Could this be a sign of things to come? I’m thinking about the money that could potentially be saved in instances where a witness wouldn’t have to travel sometimes great distances to testify in court.

In Port Orchard, Kitsap County’s district court is already using video appearances from jail so officials don’t have to transport inmates handcuffed together into court.

Kitsap County District Court Administrator Maury Baker said that there are “intense conversations,” amongst the judges about bringing in the capacity to let witnesses testify from afar. He believes the technology would have great benefits and could start in less serious legal arenas, like traffic court. For instance, what if someone from out of state got a ticket here and wanted to fight it — without having to fly back out here?

From there, it could be expanded, likely as long as attorneys on both sides of a case agree to it.

“It’s a brave new world,” he said.

Kitsap County Superior Court Administrator Frank Maiocco said at present, the county’s highest court doesn’t have the technology — a TV with an internet connection — that would make Skyping a witness possible. But he acknowledges that courtrooms in the future could be equipped to make it possible.

Assuming, though, that the judicial powers-that-be are ready for it, he added.

“The technology has changed,” Maiocco said. “The the question is, will the culture?”

Mustard Trial Update: Prosecutors Close to Resting Case

The prosecution of Daniel J. Mustard for the murder of Ruby Andrews continues this week in Kitsap County Superior Court.

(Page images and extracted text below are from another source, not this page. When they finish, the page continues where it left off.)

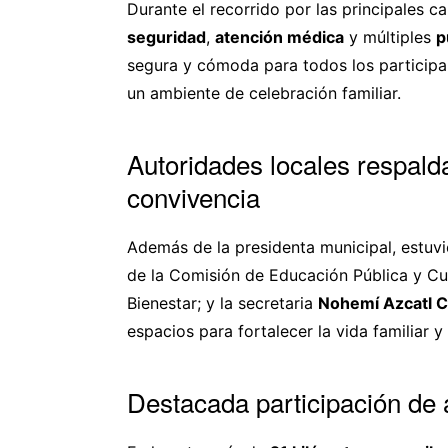
Durante el recorrido por las principales c
seguridad
,
atención médica
y múltiples
p
segura y cómoda para todos los participan
un ambiente de celebración familiar.
Autoridades locales respalda
convivencia
Además de la presidenta municipal, estuv
de la Comisión de Educación Pública y Cu
Bienestar; y la secretaria
Nohemí Azcatl C
espacios para fortalecer la vida familiar 
Destacada participación de a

Prosecutors are continuing to put witnesses on the stand that back up deputy prosecutor Kevin Kelly’s opening argument: that the killing was an “act of greed and violence,” and Mustard told many others of the brutal homicide and how he’d committed it. That includes people he was with the day of the murder and jail inmates he’d told after he was arrested, as well as several hours of telephone calls being played for jurors.

The case hinges upon Mustard’s mental state at the time of the crime. There is no dispute of the fact that Mustard stabbed Ruby Andrews, 87 to death at her South Kitsap home on April 5, 2009.

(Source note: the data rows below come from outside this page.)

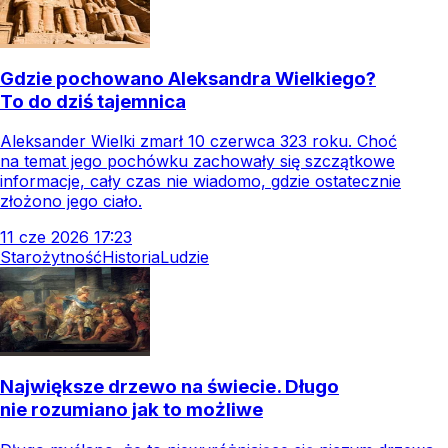
Gdzie pochowano Aleksandra Wielkiego?
To do dziś tajemnica
Aleksander Wielki zmarł 10 czerwca 323 roku. Choć
na temat jego pochówku zachowały się szczątkowe
informacje, cały czas nie wiadomo, gdzie ostatecznie
złożono jego ciało.
11
cze
2026
17:23
Starożytność
Historia
Ludzie
Największe drzewo na świecie. Długo
nie rozumiano jak to możliwe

Deputy prosecutor Kevin Hull told me Tuesday that the prosecution is close to closing its own case and that could happen as early as Thursday.

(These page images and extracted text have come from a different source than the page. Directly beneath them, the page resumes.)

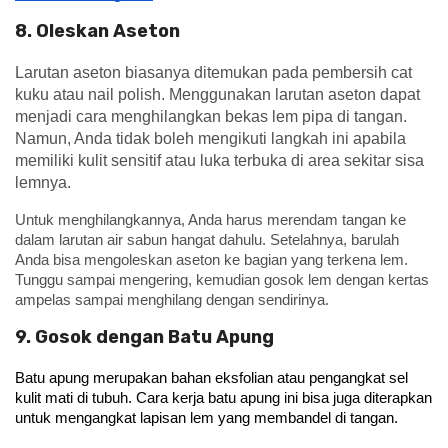
8. Oleskan Aseton
Larutan aseton biasanya ditemukan pada pembersih cat
kuku atau nail polish
. Menggunakan larutan aseton dapat
menjadi cara menghilangkan bekas lem pipa di tangan.
Namun,
Anda tidak boleh mengikuti langkah ini apabila
memiliki kulit sensitif atau luka terbuka di area sekitar sisa
lemnya.
Untuk menghilangkannya, Anda harus merendam tangan ke
dalam larutan air sabun hangat dahulu. Setelahnya, barulah
Anda bisa mengoleskan aseton ke bagian yang terkena lem.
Tunggu sampai mengering, kemudian gosok lem dengan kertas
ampelas sampai menghilang dengan sendirinya.
9. Gosok dengan Batu Apung
Batu apung merupakan bahan eksfolian atau pengangkat sel 
kulit mati di tubuh. Cara kerja batu apung ini bisa juga diterapkan 
untuk mengangkat lapisan lem yang membandel di tangan.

On Monday, the defense plans to call Dr. Mark Whitehill to the stand, Hull said. Keep in mind that defense attorney Bryan Hershman bears the burden to prove to jurors that while Mustard committed the act, his mental state was diminished to the point he couldn’t comprehend his actions.

That means that once the defense finishes with its case, prosecutors will be able to rebut the insanity argument — and plans to do so sometime after Thanksgiving with nationally known forensic expert Dr. Park Dietz.

We will keep you posted on the trial’s developments.

Jury Selection: A Courts Reporter Reflects

I sought the help from fellow journalists in researching a story about social media and its affect on the courts.

I was lucky enough to hear back from John Painter, Jr., a retired Oregonian courts reporter (and, as no one is immune from the process, a seven-time potential juror), who offered me these thoughts on jury selection, the process some lawyers call “pick ’em and stick ’em.”

“In my experience as a juror, during voire dire I was bumped from every case but one (both sides had run out of challenges) solely because as a court reporter I knew too much about trials and the trial tactics of both sides.

In my experience as both juror and journalist, I came to several conclusions:

(1) Jurors being questioned routinely lie about their positions on issues they think could get them bumped;

(2) lawyers on both sides harbor deep-seated prejudices about who would make a good and bad juror and the common rationales for bumping certain types of jurors are mostly without real-world foundation, but “blogging” news web sites is a red flag;

(3) lawyers involved in criminal litigation invariably will disqualify any potential jurors with any link to any media (and in this day and age that includes anything dealing with the web);

(4) no expert worth his/her salt can tell you anything substantive about who would be a good or bad juror; humans are just too complicated.”